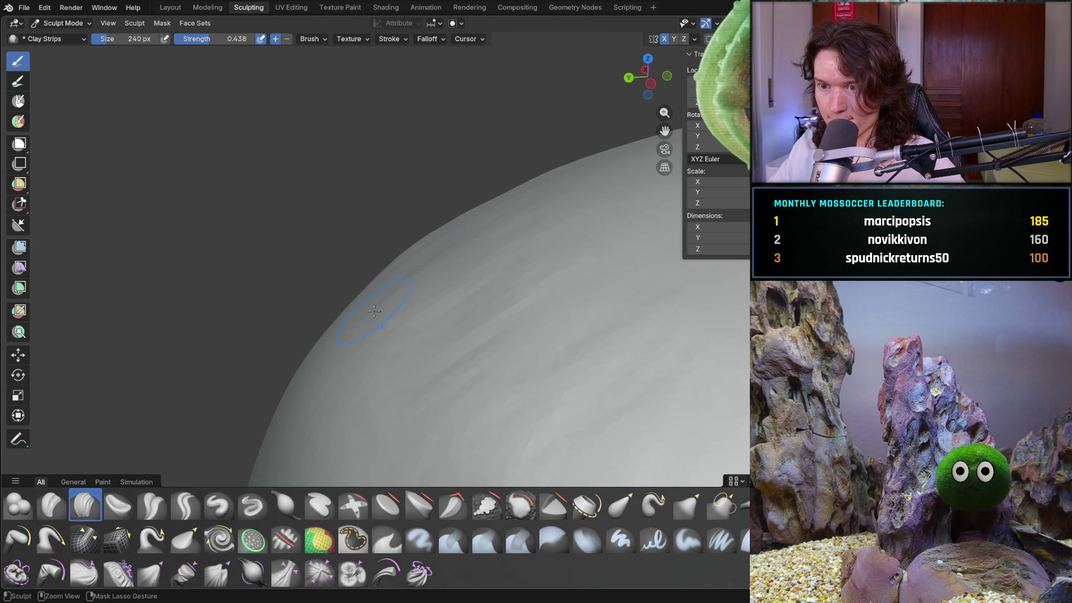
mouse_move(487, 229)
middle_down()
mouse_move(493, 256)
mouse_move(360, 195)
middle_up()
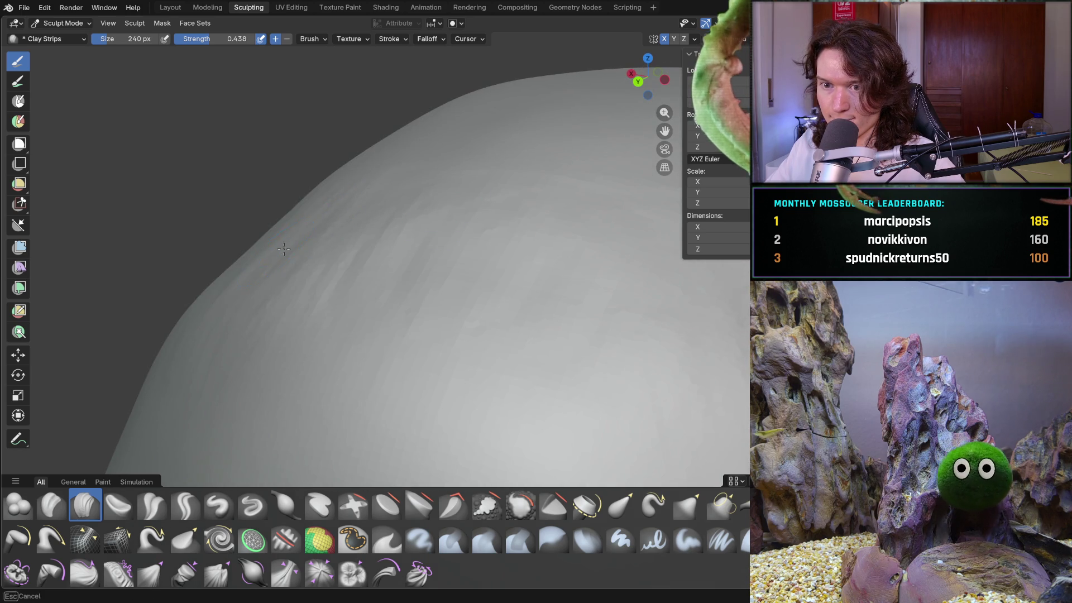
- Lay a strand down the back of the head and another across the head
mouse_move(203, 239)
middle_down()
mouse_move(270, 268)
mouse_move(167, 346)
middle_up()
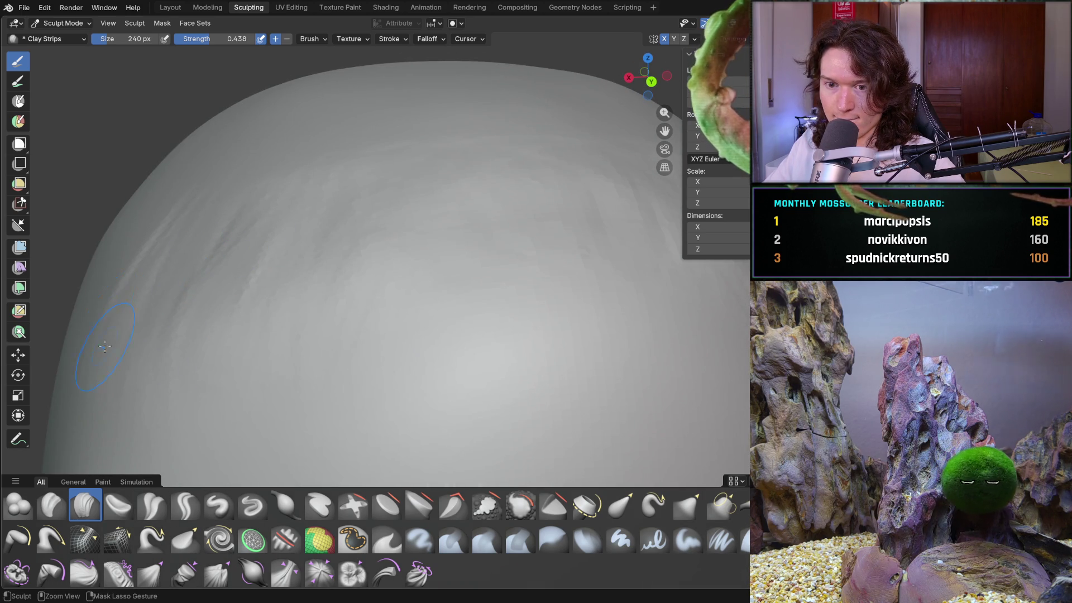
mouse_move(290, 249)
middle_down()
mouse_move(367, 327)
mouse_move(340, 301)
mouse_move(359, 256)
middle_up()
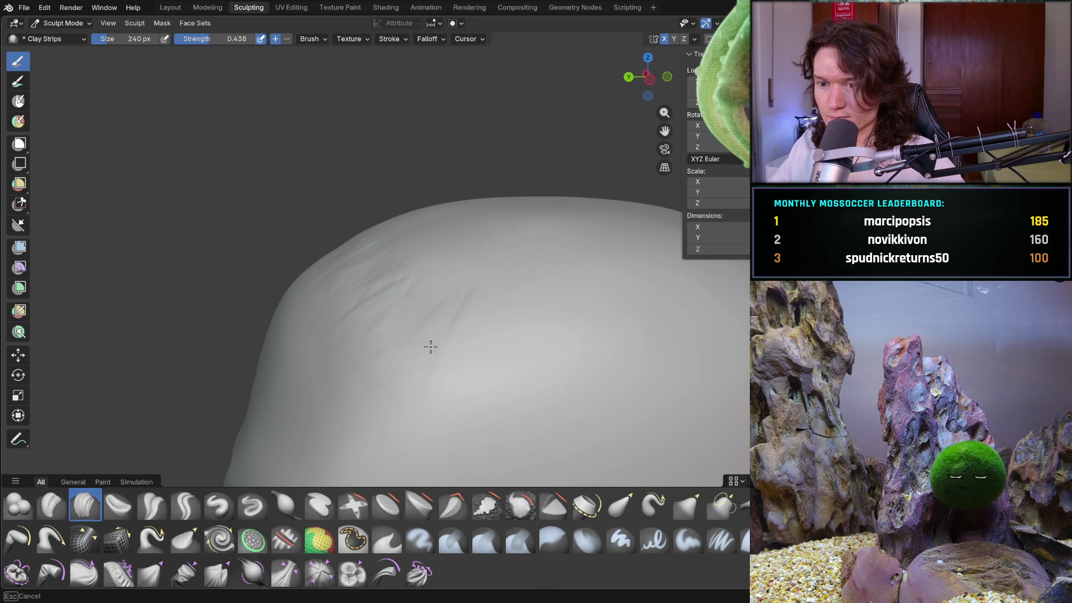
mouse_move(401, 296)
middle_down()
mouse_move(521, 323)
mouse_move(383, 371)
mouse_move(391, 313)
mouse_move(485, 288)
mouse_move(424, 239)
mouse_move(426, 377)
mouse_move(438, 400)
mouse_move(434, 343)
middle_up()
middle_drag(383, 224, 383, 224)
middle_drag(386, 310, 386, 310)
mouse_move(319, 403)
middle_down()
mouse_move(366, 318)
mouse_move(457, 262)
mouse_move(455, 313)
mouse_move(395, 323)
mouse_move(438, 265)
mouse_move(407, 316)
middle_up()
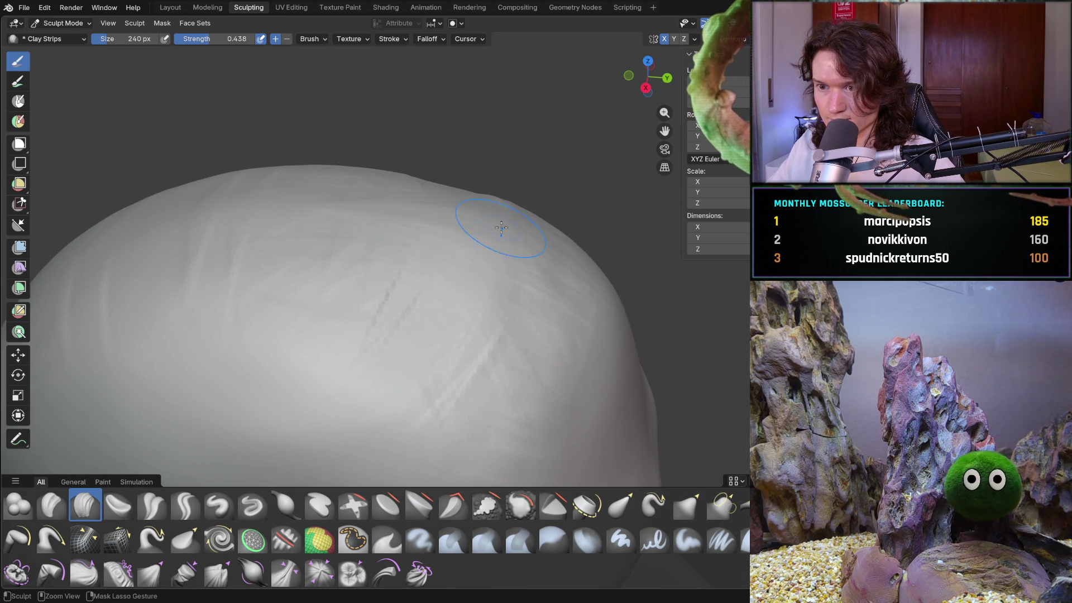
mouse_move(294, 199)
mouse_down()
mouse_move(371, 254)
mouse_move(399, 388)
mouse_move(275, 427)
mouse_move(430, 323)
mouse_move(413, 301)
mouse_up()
***
> _Required work_
Locate the line that contains "mouse_down()", then please quote it and every line after it to the end of the entries above, exactly and with nothing else.

> _Response to this exercise_
mouse_down()
mouse_move(371, 254)
mouse_move(399, 388)
mouse_move(275, 427)
mouse_move(430, 323)
mouse_move(413, 301)
mouse_up()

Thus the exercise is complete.